In comparison with planar devices, nanowire photodetectors present advantages in terms of miniaturization, speed, and design flexibility. III nitride nanowires are particularly suitable for spectrally-selective UV photodetection, thanks to their band gap energy and their stability against chemical, mechanical or electrical stress. However, their UV photoresponse scales sublinearly with the optical power, which hinders their introduction in applications that require power quantification. Here, we present GaN nanowires containing a single AlN/GaN/AlN heterostructure, whose response is linear with the optical power when their diameter is small enough to ensure a complete depletion of the wire due to surface states.
On the other hand, III-nitride nanowires are also interesting for infrared photodetection using intersubband (ISB) transitions in nanodisks inserted in the wire.
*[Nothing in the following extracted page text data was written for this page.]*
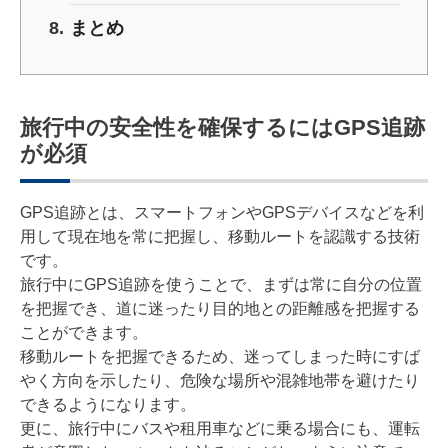
まとめ
旅行中の安全性を確保するにはGPS追跡
が必須
GPS追跡とは、スマートフォンやGPSデバイスなどを利
用して現在地を常に把握し、移動ルートを認識する技術
です。
旅行中にGPS追跡を使うことで、まずは常に自分の位置
を把握でき、道に迷ったり目的地との距離感を把握する
ことができます。
移動ルートを把握できるため、迷ってしまった時にすば
やく方向を示したり、危険な場所や混雑地帯を避けたり
できるようになります。
更に、旅行中にバスや租用車などに乗る場合にも、運転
We systematically investigated ISB transitions in the near-infrared wavelengths focusing around 1.55 µm in GaN/AlN nanowire heterostructures. Attaining this short wavelength requires small GaN/AlN nanodisks (2 nm / 3 nm). Based on this study, we present the first single-nanowire quantum well infrared photodetector (NW-QWIP), observing photocurrent at 1.55 µm. Finally, we introduce an extension of the study to cover the mid-infrared spectral range, up to around 6 µm, using ISB transitions in GaN/AlGaN nanowires.
Research on III-nitride intersubband (ISB) transitions in the THz spectral range is motivated by the large LO-phonon energy of GaN, which should permit device operation with limited thermal interference, and at infrared wavelengths inaccessible to other III-V compounds due to Reststrahlen absorption. A main challenge to extend the polar GaN-ISB technology towards the THz region comes from the polarization-induced internal electric field, which imposes an additional confinement that increases the energetic distance between the electronic levels. In order to surmount this constraint, we propose alternative multi-layer quantum well designs that create a pseudo-square potential profile with symmetric wavefunctions . The robustness of these designs and their integration in device architectures requiring tunneling transport will be discussed.
An alternative approach to obtain square potential profiles is the use of nonpolar crystallographic orientations. In this contribution, we present an experimental study of THz ISB transitions in m-plane GaN/AlGaN quantum wells grown on free-standing m-GaN . For Al contents below 15%, such structures can be grown without epitaxially-induced extended defects. We demonstrate nonpolar quantum wells which display ISB transitions in the 7-10 THz band, and we will discuss the effect of the doping density in the quantum wells on the transition energy and line width. Finally, we will present a comparative study using silicon and germanium as n-type dopants.
 M. Beeler, et al., Appl. Phys. Lett. 105, 131106 (2014)
 C.B. Lim, et al., Nanotechnology 26, 435201 (2015); Nanotechnology 27, 145201 (2016).